12.1 Linear Transformations and Matrix Inverses
I should be able to do the following tasks:
- Determine whether a mapping from \(\mathbb{R}^n\) to \(\mathbb{R}^n\) is a linear transformation.
- Use the RREF of the corresponding matrix to determine whether \(T(\mathsf{x})\) is one-to-one and/or onto.
- Describe 2D linear transformations as a mixture of geometric operations, including expansion, contraction, reflection, rotation, shearing and dimension reduction.
- Perform a 2D translation using 3D homogeneous coordinates.
- Multiply an \(m \times n\) matrix with an \(n \times p\) matrix to get an \(m \times p\) matrix.
- Determine whether a \(2 \times 2\) matrix is invertible.
- Find the inverse of a \(2 \times 2\) matrix by hand.
- Use RStudio to check for invertiblity and to find the inverse of an \(n \times n\) square matrix.

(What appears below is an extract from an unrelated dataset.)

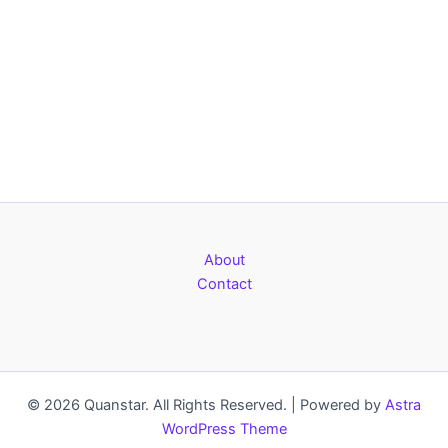
About
Contact
© 2026 Quanstar. All Rights Reserved. | Powered by
Astra
WordPress Theme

- Explain the connection between Gaussian Elimination, elementary matrices, and the matrix inverse.
12.2 Vocabulary
I should know and be able to use and explain the following terms or properties.
- linear transformation: \(T(a \mathsf{u} + b \mathsf{v}) = a T(\mathsf{u}) + b T(\mathsf{v})\)
- domain, codomain (aka target) and range (aka image)
- \(T\) maps vector \(\mathsf{x}\) to its image \(T(\mathsf{x})\)
- one-to-one
- onto
- standard matrix for a linear transformation
- homogeneous coordinates
- transpose of a matix
- invertible matrix
- elementary matrices
12.3 Conceptual Thinking
I should understand and be able to explain the following concepts:
- A linear transformation \(T: \mathbb{R}^n \rightarrow \mathbb{R}^m\) corresponds to multiplication by an \(m \times n\) matrix \(A\).
- \(T(\mathsf{x})=\mathsf{A} \mathsf{x}\) is a one-to-one linear transformations if and only \(\mathsf{A}\) has linearly independent columns
- \(T(\mathsf{x})=\mathsf{A} \mathsf{x}\) is an onto linear transformations if and only if the columns of \(\mathsf{A}\) span \(\mathbb{R}^m\).
- The Invertible Matrix Theorem (Section 2.3, Theorem 8, page 112) is one of the highlights of the course! It gives 12 different conditions that all equivalent! You should think deeply about why everything comes together like this for square matrices.